The aim of the trip was to give some presentations on Universal Basic Income (UBI) at the congress, to meet Joseph E. Stiglitz, Nobel Prize Laureate in Economics and former Chief Economist of the World Bank, to discuss possibilities of scientific research on BGE and the Freiburg Institute for Basic Income Studies (FRIBIS), to meet activists of the Russian Basic Income Movement and to start building a FRIBIS group with professors of the Financial University in Moscow.

In his presentation, Joseph Stiglitz pointed out many things and called for a number of things to which a BGE could be an answer. He showed, for example, that typical financial incentive systems are neither effective nor efficient, in fact they are counterproductive, that non-material incentives have more impact, that societies/economies perform better when inequality is low and when social/economic action takes into account the impact on others. Rules and norms, he stressed, play a major role. He deplored instability and the loss of trust in institutions caused by the exploitative behaviour of the financial sector. The social contract, Stiglitz said, had been broken. Uncertainty slows down progress, hinders innovation. Economic security increases the necessary willingness to take risks. The economy must be there for the people, not the people for the economy.
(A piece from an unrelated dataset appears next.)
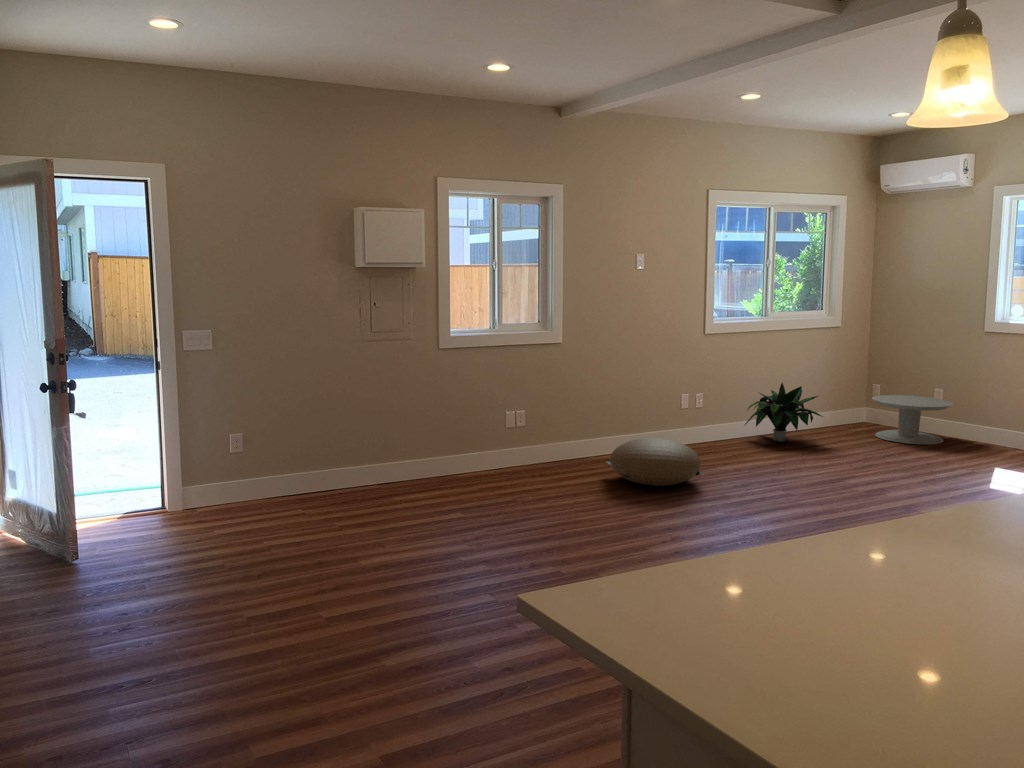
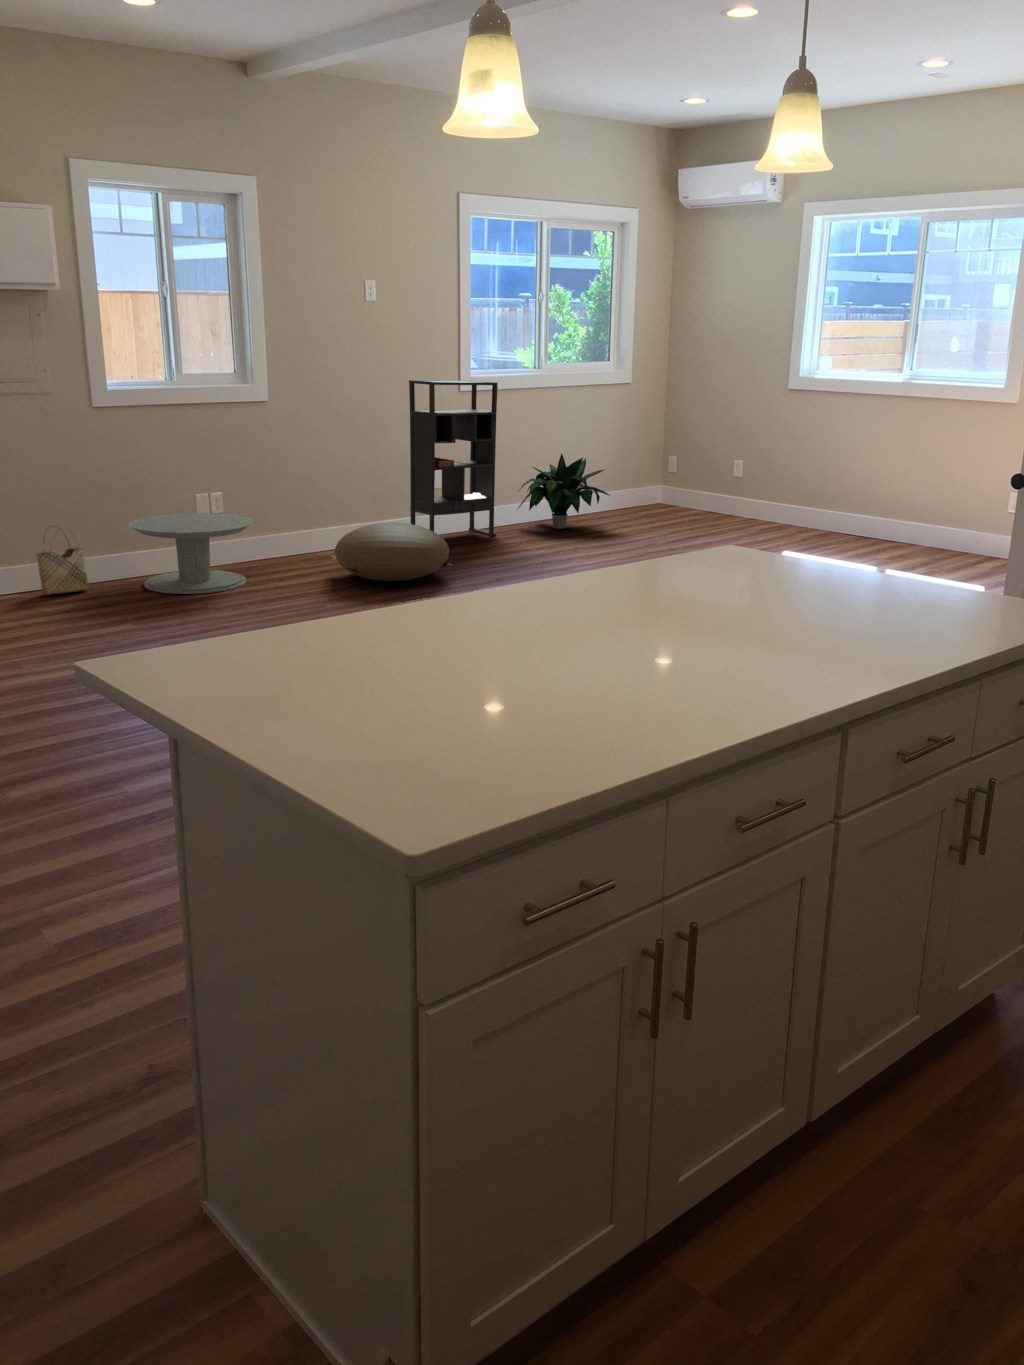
bookshelf: none [660,326,734,451] -> present [409,380,498,536]
side table: present [872,395,953,445] -> present [129,513,254,594]
woven basket: none [393,433,427,484] -> present [37,526,89,595]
A renewal of the social contract? Trust as a social basis, more stability and economic security for all not at least for more risk taking innovation? A renewal of social and economic norms? Reducing inequality, reducing the misconception that financial incentives generate worthy output? All this fits in with an attitude that can consider an Unconditional Basic Income.

Enno Schmidt reminded Mr. Stiglitz that he had made a statement on the 2016 referendum on the introduction of an UBI in Switzerland. He said at that time: An Unconditional Basic Income is the right step for Switzerland.
This time, however, his opinion on the BGE was rather incomprehensible and negative. He did not believe, he said, that people would be happy without meaningful work. The state must ensure that everyone can find a paid job. A life completely without work, perhaps in spiritual immersion, was probably attractive only to a few, he mused. There is also a lack of money for such a basic income. Money is scarce, he stated. And the basic income has to be high enough to really live on it.

In Russia, Unconditional Basic Income is still little known and not discussed. Who wants money should work. If the money just would be given without a request, people wouldn’t work and would be depraved. That is unanimously and unquestionably the attitude against a UBI. In addition, in Russia – as in other countries of the former Soviet socialism – the first thing that comes to people’s mind with the idea of a UBI is communism. A similarity is seen between the UBI and the ideals of communism. Under the objective of these ideals, much blood was shed, much suffering and oppression took place in the real existing Soviet socialism. They do not want that again. However, the assessment of the Soviet period is not so unanimous. Some think it was better then than today. There were more opportunities, things were fairer, and many good achievements were dismantled after the end of the Soviet Union. But also today the people of Russia are proud of their achievements and believe that as a country they are doing better and performing better than every other country. Just as people in other countries claim it about their country.

Under the mediation of Alexandra Pilyus and in talks with Enno Schmidt, a team of top-class academics from the Financial University came together for a FRIBIS group.

Vladimir Putin’s advances toward a guaranteed minimum income, higher pensions, state subsidies for children and families, etc. are going in the direction of a change in the social contract, in which a UBI is no longer completely unthinkable, but could even be seen as a simplification, an increase in effectiveness and efficiency among the goals set.